Struct GgufLoader

Source

pub struct GgufLoader { /* private fields */ }

Implementations§

Source §

pub fn mtp_layer_threshold(&self) -> Option<u32>

First blk.N index that the GGUF metadata reports as an MTP head, derived from {arch}.block_count - {arch}.nextn_predict_layers. None for files where the nextn_predict_layers key is absent (= no MTP, or MTP is encoded under a different naming scheme — fall back to is_mtp_weight in that case).

Source

pub fn file(&self) -> &GgufFile

Borrow the underlying parsed GgufFile so callers (e.g. arch builders that read general.architecture-specific keys) don’t have to re-parse 800+ tensor headers a second time.

Source

pub fn tensor_bytes_borrowed(&self, key: &str) -> Option<&[u8]>

Borrow the raw on-disk byte slice for a tensor without marking it taken.

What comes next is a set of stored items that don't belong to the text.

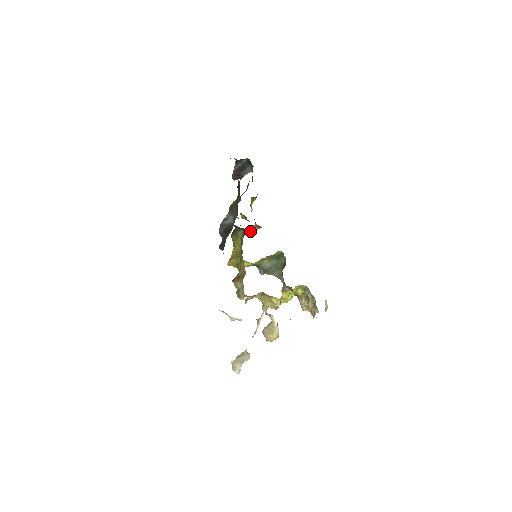
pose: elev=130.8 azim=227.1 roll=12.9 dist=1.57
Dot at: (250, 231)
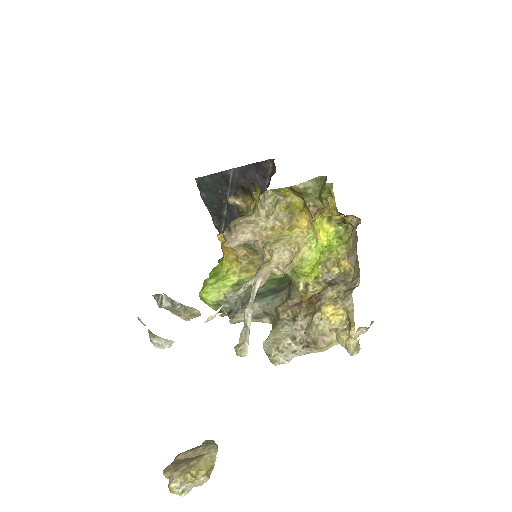
Dot at: (220, 314)
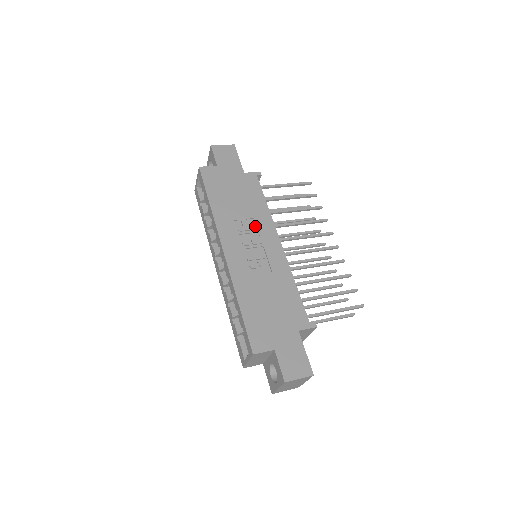
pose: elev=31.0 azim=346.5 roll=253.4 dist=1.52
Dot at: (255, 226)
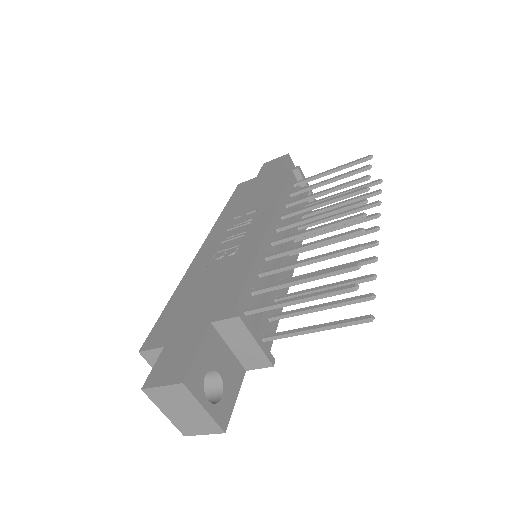
Dot at: (253, 217)
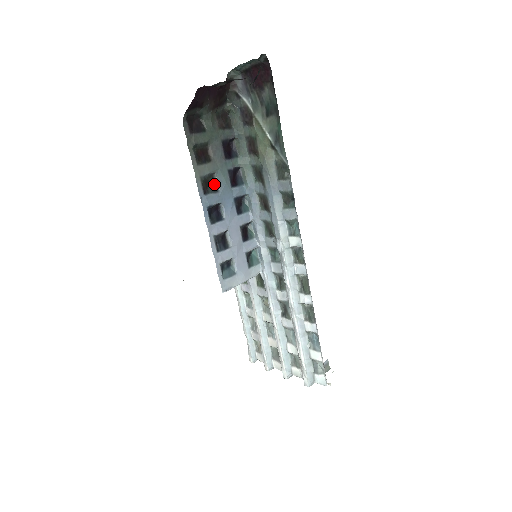
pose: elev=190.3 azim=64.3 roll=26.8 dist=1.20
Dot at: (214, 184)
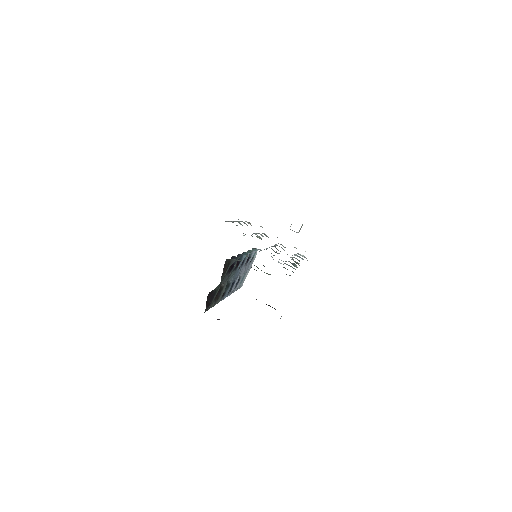
Dot at: occluded
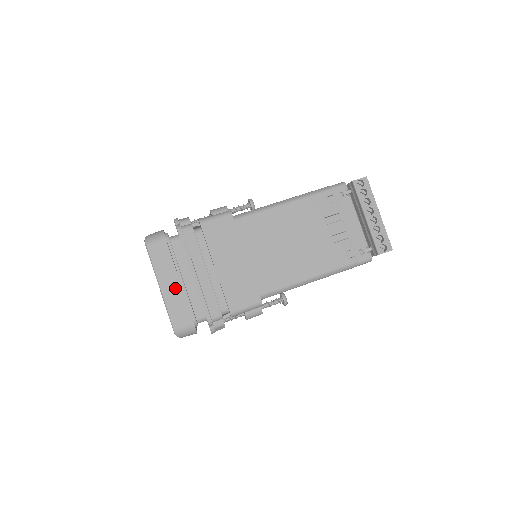
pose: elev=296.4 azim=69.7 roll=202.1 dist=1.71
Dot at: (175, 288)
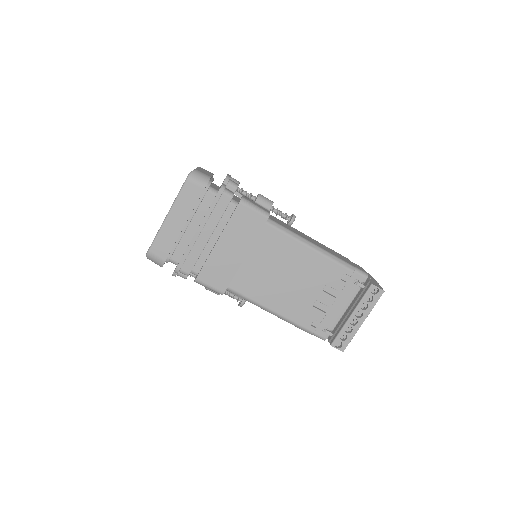
Dot at: (177, 227)
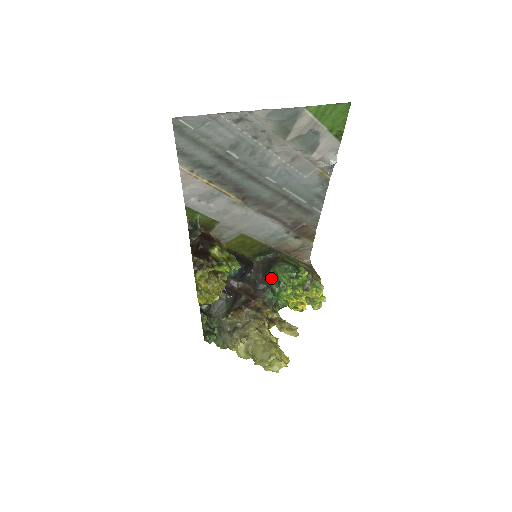
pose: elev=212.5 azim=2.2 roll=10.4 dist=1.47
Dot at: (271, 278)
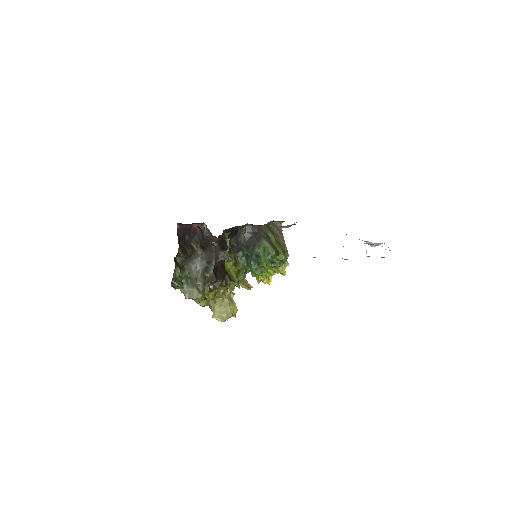
Dot at: (253, 257)
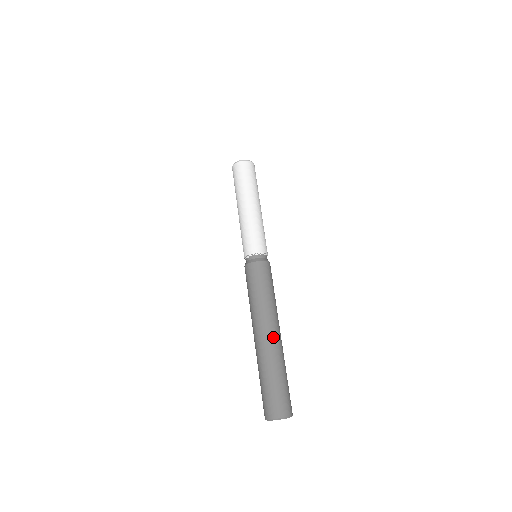
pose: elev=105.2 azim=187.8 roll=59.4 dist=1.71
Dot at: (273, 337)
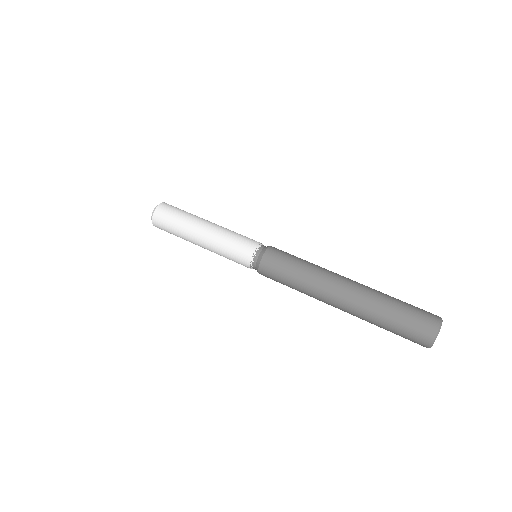
Dot at: (352, 281)
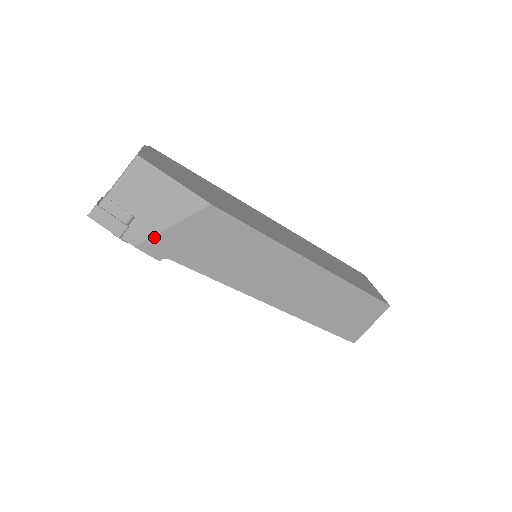
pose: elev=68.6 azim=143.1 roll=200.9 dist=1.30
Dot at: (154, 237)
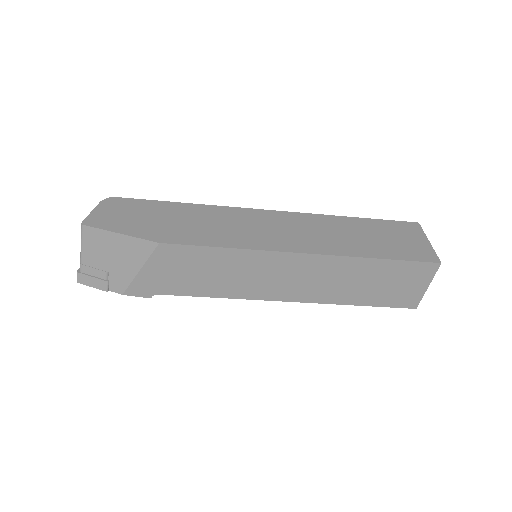
Dot at: (132, 283)
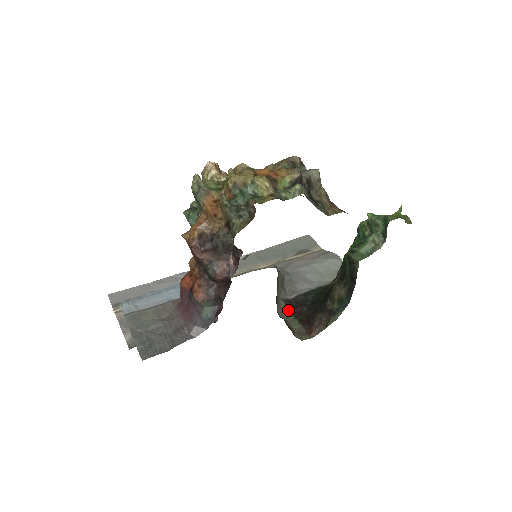
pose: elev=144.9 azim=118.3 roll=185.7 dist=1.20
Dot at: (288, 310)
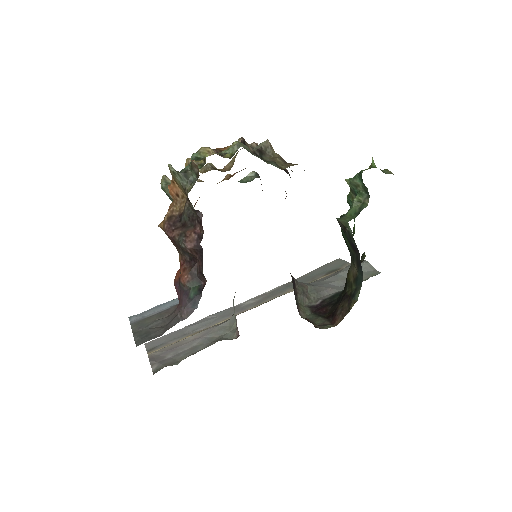
Dot at: (313, 313)
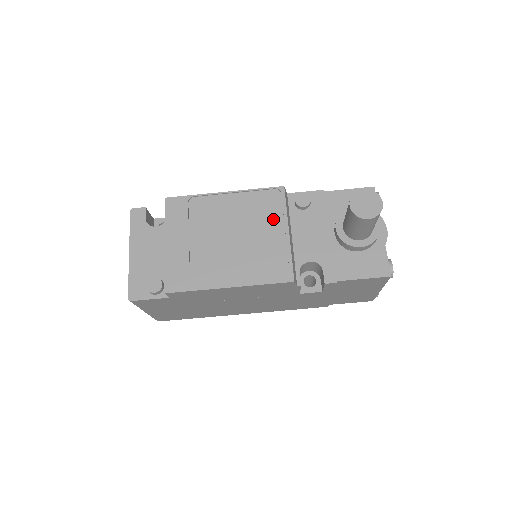
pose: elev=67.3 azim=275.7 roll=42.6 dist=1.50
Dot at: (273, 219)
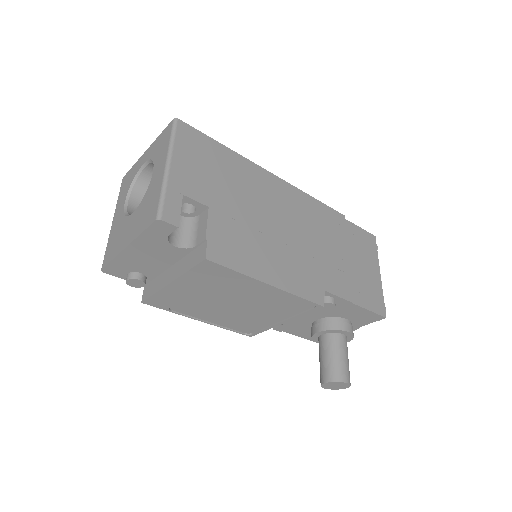
Dot at: (284, 313)
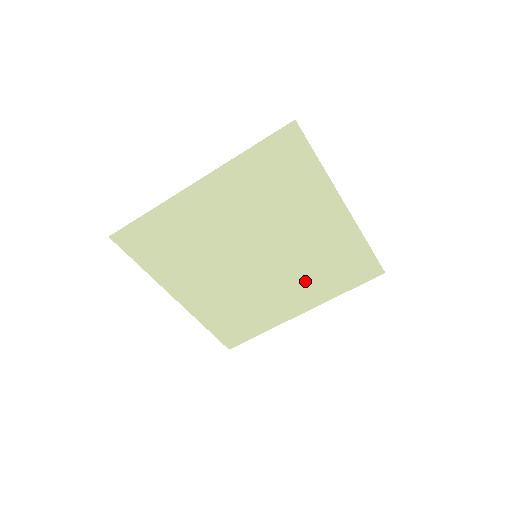
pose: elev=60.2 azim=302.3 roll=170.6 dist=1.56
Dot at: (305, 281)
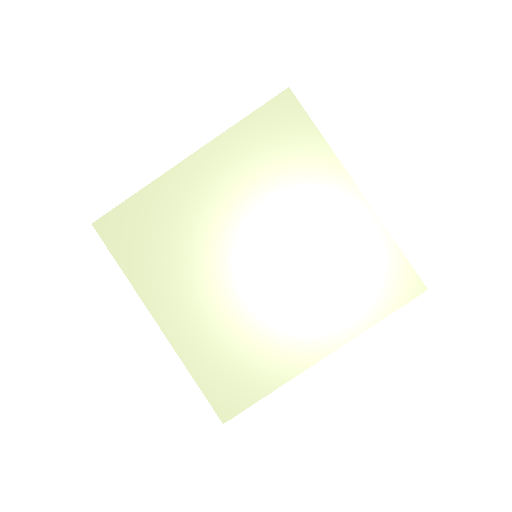
Dot at: (321, 299)
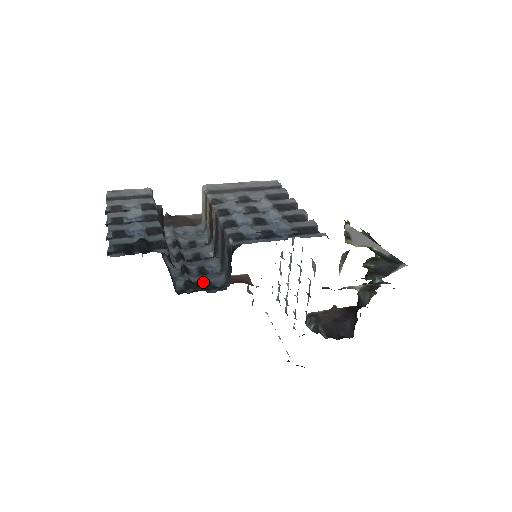
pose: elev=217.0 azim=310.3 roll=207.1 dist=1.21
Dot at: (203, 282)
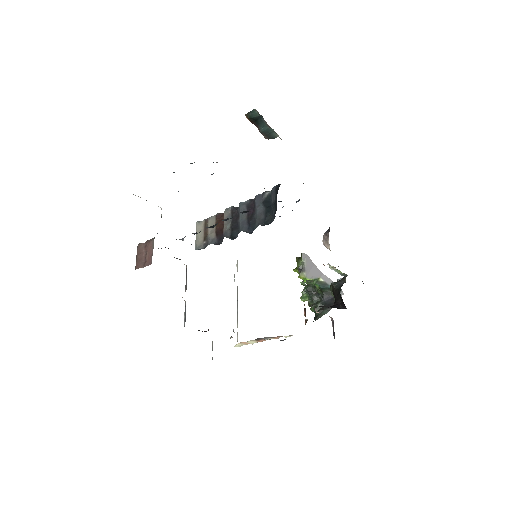
Dot at: occluded
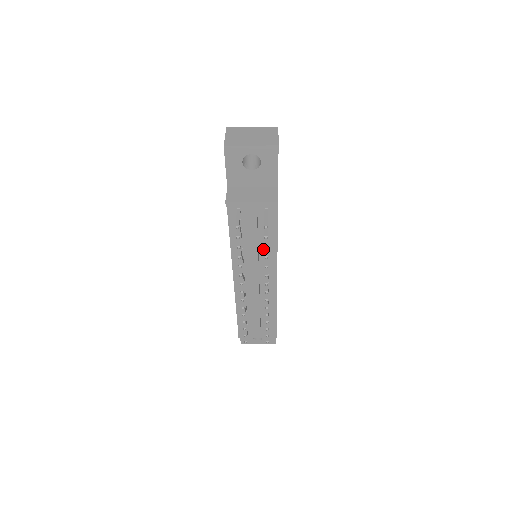
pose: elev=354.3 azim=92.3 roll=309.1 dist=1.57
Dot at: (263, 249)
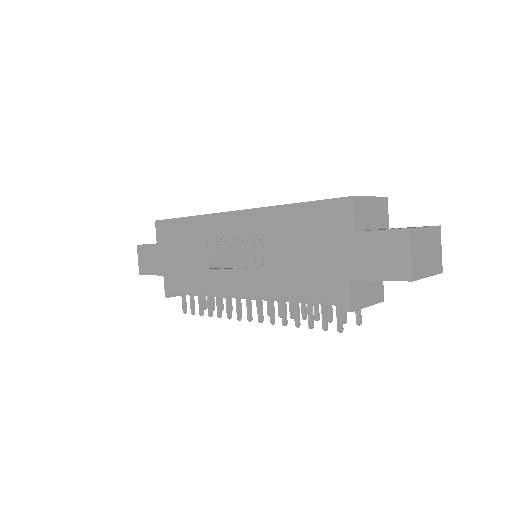
Dot at: occluded
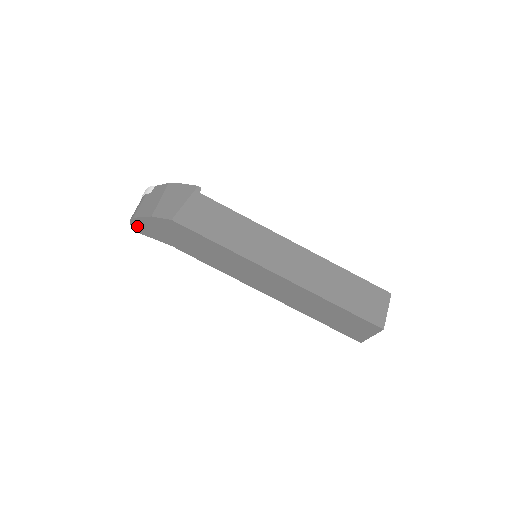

Returns None if the key doesn’t resolve or the byte range is invalid. Used by the qwen35 packed- upload path to stream K-quant bytes from mmap straight into the compiled arena, skipping a per-tensor Vec<u8> allocation (≈ 16 GB on Qwen3.6-27B Q4_K_M).

Source

pub fn take_packed_metadata( &mut self, key: &str, ) -> Result<Option<(QuantScheme, Vec<usize>)>, Error>

Variant of Self::take_packed that returns only the (scheme, shape) metadata without copying bytes. The caller uploads bytes separately via Self::tensor_bytes_borrowed after the graph is compiled — eliminates the per-tensor Vec<u8> allocation. Marks the tensor taken on success; returns Ok(None) for non-K-quant dtypes so the caller can fall back to the dequant path.

Source

pub fn is_mtp_tensor(&self, name: &str) -> bool

True if name is an MTP weight under this file’s naming scheme. Combines the substring heuristic (is_mtp_weight) with the model-aware blk.N where N >= threshold check.

Source

pub fn include_mtp(&mut self, include: bool) -> &mut GgufLoader

Toggle MTP-weight visibility. With include = true, MTP heads show up in remaining_keys() (and count toward len()) — drain-style consumers like Qwen3Generator::from_loader will then pull them into the weights cache. Default off so non-MTP models behave exactly as before. Call this before any take() / drain so the inclusion choice is consistent across the load.

Source

pub fn take_packed( &mut self, key: &str, ) -> Result<Option<(Vec<u8>, QuantScheme, Vec<usize>)>, Error>

Take a tensor’s packed bytes (no dequant), plus its rlx_ir::quant::QuantScheme and safetensors-style shape. Returns None when the tensor is stored uncompressed (F32/F16/BF16) — caller should fall back to take() for those.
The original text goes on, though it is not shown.